• _Task instructions_: Convert the listing, from its first line through the line containing "v(-316.53, 194.6) *", into a JSON list of strings with one string per line, skipping blank lines and leaving out the pictures.

• _Raw data_:

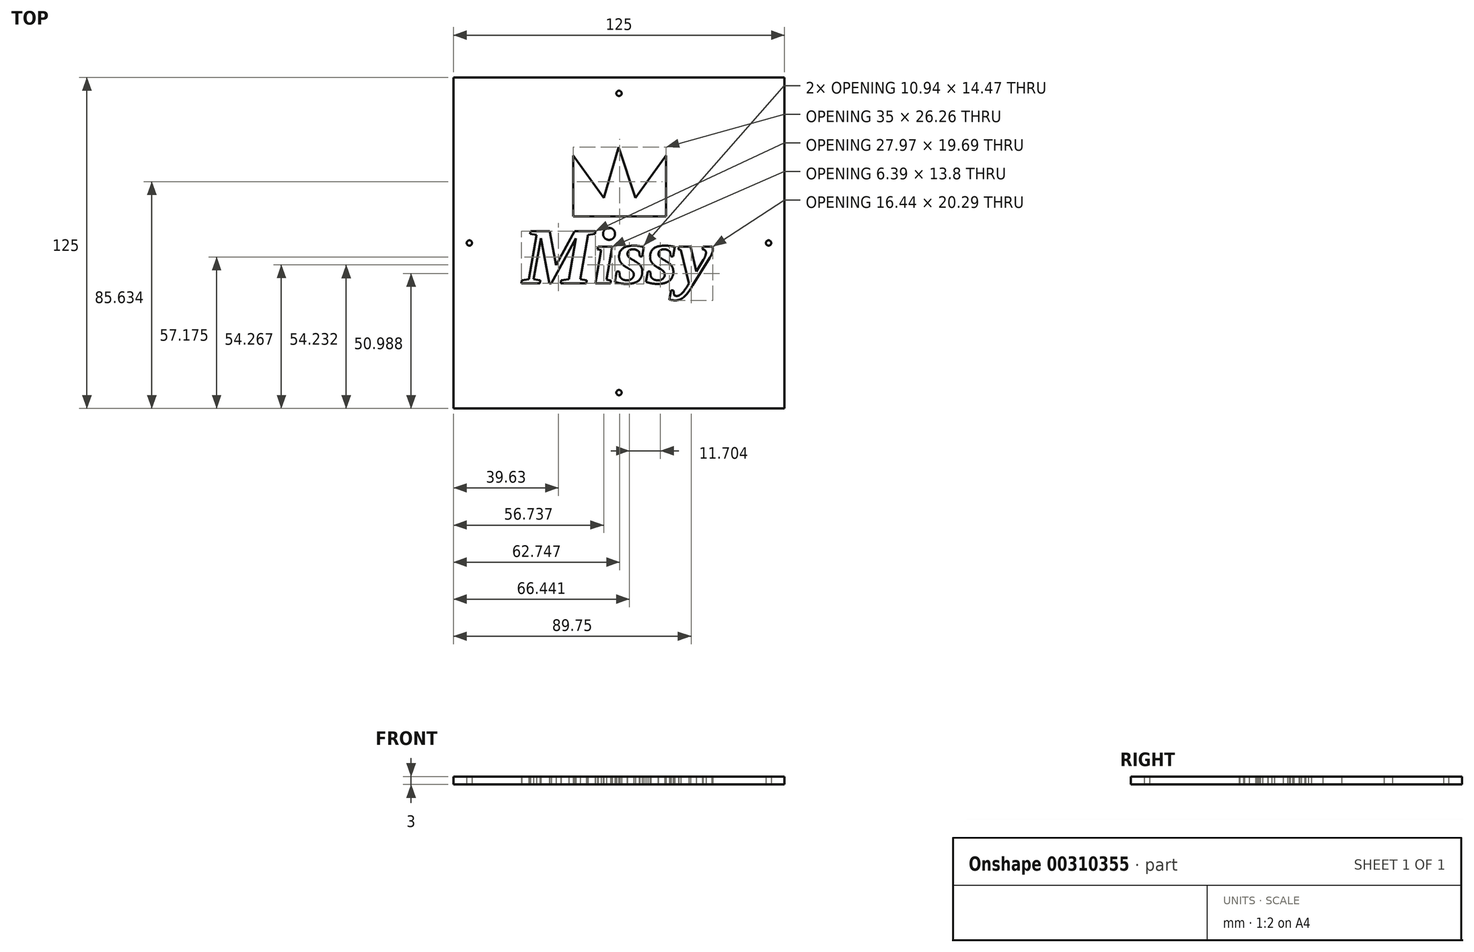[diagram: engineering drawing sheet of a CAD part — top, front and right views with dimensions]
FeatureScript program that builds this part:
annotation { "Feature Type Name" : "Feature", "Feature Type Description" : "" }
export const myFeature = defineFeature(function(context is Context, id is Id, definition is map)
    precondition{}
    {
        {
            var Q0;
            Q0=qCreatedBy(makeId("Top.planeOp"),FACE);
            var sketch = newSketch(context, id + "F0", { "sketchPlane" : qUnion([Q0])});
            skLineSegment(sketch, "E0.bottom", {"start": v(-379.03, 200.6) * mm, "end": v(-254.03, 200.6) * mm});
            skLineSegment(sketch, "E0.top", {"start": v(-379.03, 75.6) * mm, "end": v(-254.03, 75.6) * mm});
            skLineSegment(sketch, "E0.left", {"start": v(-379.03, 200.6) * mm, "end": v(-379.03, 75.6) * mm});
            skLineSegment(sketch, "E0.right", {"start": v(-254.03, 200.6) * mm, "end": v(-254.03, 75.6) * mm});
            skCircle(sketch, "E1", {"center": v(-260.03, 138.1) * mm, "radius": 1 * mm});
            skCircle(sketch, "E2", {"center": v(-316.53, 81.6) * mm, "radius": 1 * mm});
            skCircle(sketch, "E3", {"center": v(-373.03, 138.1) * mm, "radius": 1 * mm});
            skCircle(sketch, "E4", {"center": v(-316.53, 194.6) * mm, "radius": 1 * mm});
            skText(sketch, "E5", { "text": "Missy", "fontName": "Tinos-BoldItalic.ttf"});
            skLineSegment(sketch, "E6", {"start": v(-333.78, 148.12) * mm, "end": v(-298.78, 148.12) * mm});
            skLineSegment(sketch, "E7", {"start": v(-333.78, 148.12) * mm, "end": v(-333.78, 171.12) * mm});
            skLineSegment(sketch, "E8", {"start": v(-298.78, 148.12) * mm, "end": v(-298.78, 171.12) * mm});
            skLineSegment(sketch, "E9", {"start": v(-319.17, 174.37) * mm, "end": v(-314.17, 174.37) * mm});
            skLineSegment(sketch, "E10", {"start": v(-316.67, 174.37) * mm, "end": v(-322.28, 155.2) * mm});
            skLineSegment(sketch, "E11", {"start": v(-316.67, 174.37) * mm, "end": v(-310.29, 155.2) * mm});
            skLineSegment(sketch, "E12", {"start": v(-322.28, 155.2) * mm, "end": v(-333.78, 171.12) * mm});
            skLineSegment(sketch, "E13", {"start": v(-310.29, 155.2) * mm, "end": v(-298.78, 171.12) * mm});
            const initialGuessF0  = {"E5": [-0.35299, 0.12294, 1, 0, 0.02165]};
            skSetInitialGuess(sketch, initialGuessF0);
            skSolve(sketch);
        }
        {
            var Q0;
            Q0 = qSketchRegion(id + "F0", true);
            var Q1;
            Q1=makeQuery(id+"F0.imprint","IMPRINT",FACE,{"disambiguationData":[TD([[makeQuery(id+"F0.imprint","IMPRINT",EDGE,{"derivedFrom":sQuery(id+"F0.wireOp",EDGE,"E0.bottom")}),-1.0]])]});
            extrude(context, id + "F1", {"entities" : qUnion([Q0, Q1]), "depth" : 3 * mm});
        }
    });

• _Response to this exercise_:
[
  "[diagram: engineering drawing sheet of a CAD part — top, front and right views with dimensions]",
  "FeatureScript program that builds this part:",
  "annotation { \"Feature Type Name\" : \"Feature\", \"Feature Type Description\" : \"\" }",
  "export const myFeature = defineFeature(function(context is Context, id is Id, definition is map)",
  "    precondition{}",
  "    {",
  "        {",
  "            var Q0;",
  "            Q0=qCreatedBy(makeId(\"Top.planeOp\"),FACE);",
  "            var sketch = newSketch(context, id + \"F0\", { \"sketchPlane\" : qUnion([Q0])});",
  "            skLineSegment(sketch, \"E0.bottom\", {\"start\": v(-379.03, 200.6) * mm, \"end\": v(-254.03, 200.6) * mm});",
  "            skLineSegment(sketch, \"E0.top\", {\"start\": v(-379.03, 75.6) * mm, \"end\": v(-254.03, 75.6) * mm});",
  "            skLineSegment(sketch, \"E0.left\", {\"start\": v(-379.03, 200.6) * mm, \"end\": v(-379.03, 75.6) * mm});",
  "            skLineSegment(sketch, \"E0.right\", {\"start\": v(-254.03, 200.6) * mm, \"end\": v(-254.03, 75.6) * mm});",
  "            skCircle(sketch, \"E1\", {\"center\": v(-260.03, 138.1) * mm, \"radius\": 1 * mm});",
  "            skCircle(sketch, \"E2\", {\"center\": v(-316.53, 81.6) * mm, \"radius\": 1 * mm});",
  "            skCircle(sketch, \"E3\", {\"center\": v(-373.03, 138.1) * mm, \"radius\": 1 * mm});",
  "            skCircle(sketch, \"E4\", {\"center\": v(-316.53, 194.6) * mm, \"radius\": 1 * mm});"
]